On 4/06/19 1:24 AM, Dan Ritter wrote:
Frank Watt wrote:
|You seem to be on x86_64 (or amd64 as debian calls it), so unless
|you are building as 32-bit you don't need any of these.
|
|The -dev versions include headers, so you need those to compile, the
|more-basic versions are only the libraries (for packages provided by
|debian). And 'ncurses5' is the old version for ASCII or ISO-8859-N
|versions - these days, 'ncurses5w' is probably what you need
95% of your problems here will go away with:
sudo apt build-dep mutt
which will fetch and install all the libraries and tools
necessary to build Debian's current version of mutt.
# sudo apt build-dep mutt
Reading package lists... Done
Building dependency tree
Reading state information... Done
E: Unable to find a source package for mutt
Tui mutt-1.12.0 # which mutt
/usr/bin/mutt
Tui mutt-1.12.0 # dpkg -S /usr/bin/mutt
dpkg-query: no path found matching pattern /usr/bin/mutt
and:
> apt build-dep thunderbird
Reading package lists... Done
Building dependency tree
Reading state information... Done
E: Unable to find a source package for thunderbird
but:
> which thunderbird
/usr/bin/thunderbird
> dpkg -S /usr/bin/thunderbird
thunderbird: /usr/bin/thunderbird
What am I to infer from that? Could that be because I'm not a Debian
purist since I use Linux Mint?
However!
All of this may be unneeded, as Debian stable's mutt (which
is neomutt right now, yes) has
I'm not familiar with neomutt.
set smtp_url = "smtp://user@smtp.domain:25"
set smtp_pass="pass"
set from="user@domain"
set realname="username"
SMTP support.
However again!
Installing nullmailer will give you a sendmail substitute that only takes
one line of config to do its job: send all mail to some other SMTP server.
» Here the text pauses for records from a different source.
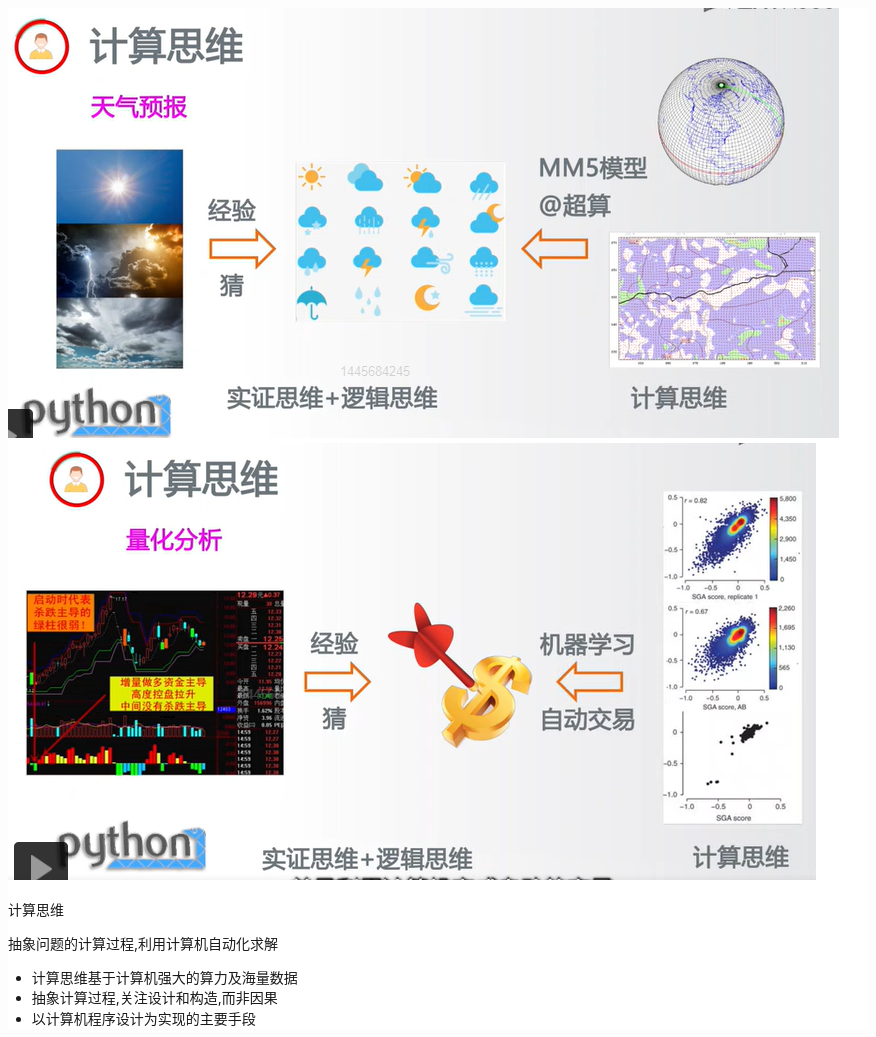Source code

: ![Alt text](image-22.png)
![Alt text](image-23.png)

计算思维

抽象问题的计算过程,利用计算机自动化求解

- 计算思维基于计算机强大的算力及海量数据
- 抽象计算过程,关注设计和构造,而非因果
- 以计算机程序设计为实现的主要手段
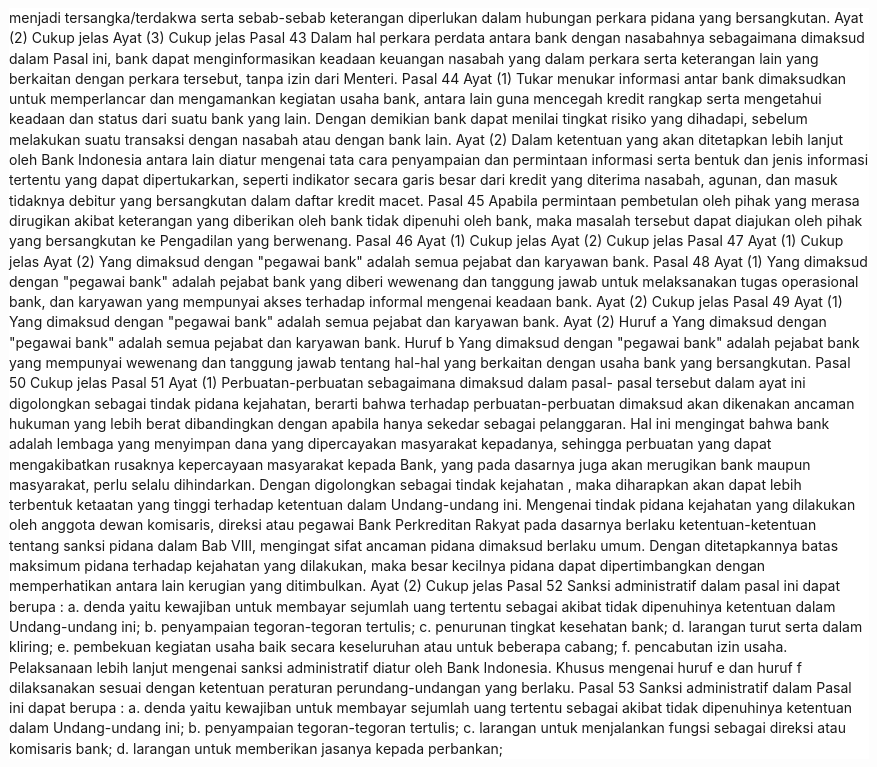menjadi tersangka/terdakwa serta sebab-sebab keterangan diperlukan dalam hubungan perkara pidana yang bersangkutan. Ayat (2) Cukup jelas Ayat (3) Cukup jelas Pasal 43 Dalam hal perkara perdata antara bank dengan nasabahnya sebagaimana dimaksud dalam Pasal ini, bank dapat menginformasikan keadaan keuangan nasabah yang dalam perkara serta keterangan lain yang berkaitan dengan perkara tersebut, tanpa izin dari Menteri.
Pasal 44
Ayat (1) Tukar menukar informasi antar bank dimaksudkan untuk memperlancar dan mengamankan kegiatan usaha bank, antara lain guna mencegah kredit rangkap serta mengetahui keadaan dan status dari suatu bank yang lain. Dengan demikian bank dapat menilai tingkat risiko yang dihadapi, sebelum melakukan suatu transaksi dengan nasabah atau dengan bank lain. Ayat (2) Dalam ketentuan yang akan ditetapkan lebih lanjut oleh Bank Indonesia antara lain diatur mengenai tata cara penyampaian dan permintaan informasi serta bentuk dan jenis informasi tertentu yang dapat dipertukarkan, seperti indikator secara garis besar dari kredit yang diterima nasabah, agunan, dan masuk tidaknya debitur yang bersangkutan dalam daftar kredit macet. Pasal 45 Apabila permintaan pembetulan oleh pihak yang merasa dirugikan akibat keterangan yang diberikan oleh bank tidak dipenuhi oleh bank, maka masalah tersebut dapat diajukan oleh pihak yang bersangkutan ke Pengadilan yang berwenang. Pasal 46 Ayat (1) Cukup jelas Ayat (2) Cukup jelas Pasal 47 Ayat (1) Cukup jelas Ayat (2) Yang dimaksud dengan "pegawai bank" adalah semua pejabat dan karyawan bank. Pasal 48 Ayat (1) Yang dimaksud dengan "pegawai bank" adalah pejabat bank yang diberi wewenang dan tanggung jawab untuk melaksanakan tugas operasional bank, dan karyawan yang mempunyai akses terhadap informal mengenai keadaan bank. Ayat (2) Cukup jelas Pasal 49 Ayat (1) Yang dimaksud dengan "pegawai bank" adalah semua pejabat dan karyawan bank. Ayat (2) Huruf a Yang dimaksud dengan "pegawai bank" adalah semua pejabat dan karyawan bank. Huruf b Yang dimaksud dengan "pegawai bank" adalah pejabat bank yang mempunyai wewenang dan tanggung jawab tentang hal-hal yang berkaitan dengan usaha bank yang bersangkutan. Pasal 50 Cukup jelas Pasal 51 Ayat (1) Perbuatan-perbuatan sebagaimana dimaksud dalam pasal- pasal tersebut dalam ayat ini digolongkan sebagai tindak pidana kejahatan, berarti bahwa terhadap perbuatan-perbuatan dimaksud akan dikenakan ancaman hukuman yang lebih berat dibandingkan dengan apabila hanya sekedar sebagai pelanggaran. Hal ini mengingat bahwa bank adalah lembaga yang menyimpan dana yang dipercayakan masyarakat kepadanya, sehingga perbuatan yang dapat mengakibatkan rusaknya kepercayaan masyarakat kepada Bank, yang pada dasarnya juga akan merugikan bank maupun masyarakat, perlu selalu dihindarkan. Dengan digolongkan sebagai tindak kejahatan , maka diharapkan akan dapat lebih terbentuk ketaatan yang tinggi terhadap ketentuan dalam Undang-undang ini. Mengenai tindak pidana kejahatan yang dilakukan oleh anggota dewan komisaris, direksi atau pegawai Bank Perkreditan Rakyat pada dasarnya berlaku ketentuan-ketentuan tentang sanksi pidana dalam Bab VIII, mengingat sifat ancaman pidana dimaksud berlaku umum. Dengan ditetapkannya batas maksimum pidana terhadap kejahatan yang dilakukan, maka besar kecilnya pidana dapat dipertimbangkan dengan memperhatikan antara lain kerugian yang ditimbulkan. Ayat (2) Cukup jelas Pasal 52 Sanksi administratif dalam pasal ini dapat berupa :
a. denda yaitu kewajiban untuk membayar sejumlah uang tertentu sebagai akibat tidak dipenuhinya ketentuan dalam Undang-undang ini;
b. penyampaian tegoran-tegoran tertulis;
c. penurunan tingkat kesehatan bank;
d. larangan turut serta dalam kliring;
e. pembekuan kegiatan usaha baik secara keseluruhan atau untuk beberapa cabang;
f. pencabutan izin usaha. Pelaksanaan lebih lanjut mengenai sanksi administratif diatur oleh Bank Indonesia. Khusus mengenai huruf e dan huruf f dilaksanakan sesuai dengan ketentuan peraturan perundang-undangan yang berlaku. Pasal 53 Sanksi administratif dalam Pasal ini dapat berupa :
a. denda yaitu kewajiban untuk membayar sejumlah uang tertentu sebagai akibat tidak dipenuhinya ketentuan dalam Undang-undang ini;
b. penyampaian tegoran-tegoran tertulis;
c. larangan untuk menjalankan fungsi sebagai direksi atau komisaris bank;
d. larangan untuk memberikan jasanya kepada perbankan;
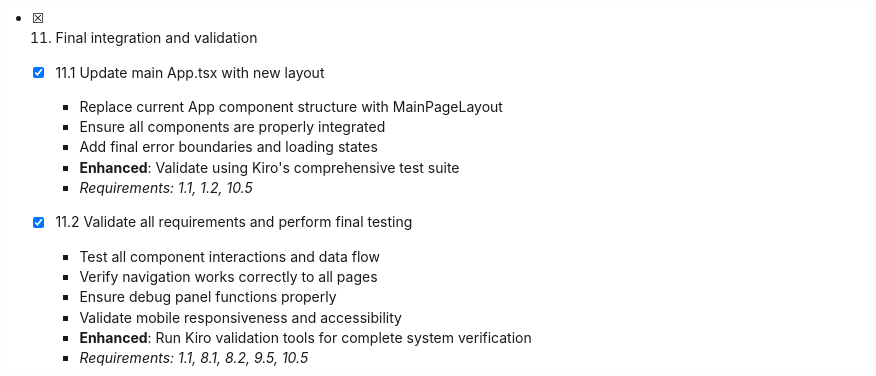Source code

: - [x] 11. Final integration and validation
  - [x] 11.1 Update main App.tsx with new layout
    - Replace current App component structure with MainPageLayout
    - Ensure all components are properly integrated
    - Add final error boundaries and loading states
    - **Enhanced**: Validate using Kiro's comprehensive test suite
    - _Requirements: 1.1, 1.2, 10.5_

  - [x] 11.2 Validate all requirements and perform final testing
    - Test all component interactions and data flow
    - Verify navigation works correctly to all pages
    - Ensure debug panel functions properly
    - Validate mobile responsiveness and accessibility
    - **Enhanced**: Run Kiro validation tools for complete system verification
    - _Requirements: 1.1, 8.1, 8.2, 9.5, 10.5_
Were I to install nullmailer, it would remove sendmail, but is that any
use with a 9 year old mutt? I find everything I need in it. Would it
work to reinstall the old mutt deb after replacing sendmail with
nullmailer? I get the impression that the deb configures the
installation to use the mta present at the time.
Could it be as easy as that?
Thanks for all the suggestions I'm yet to try.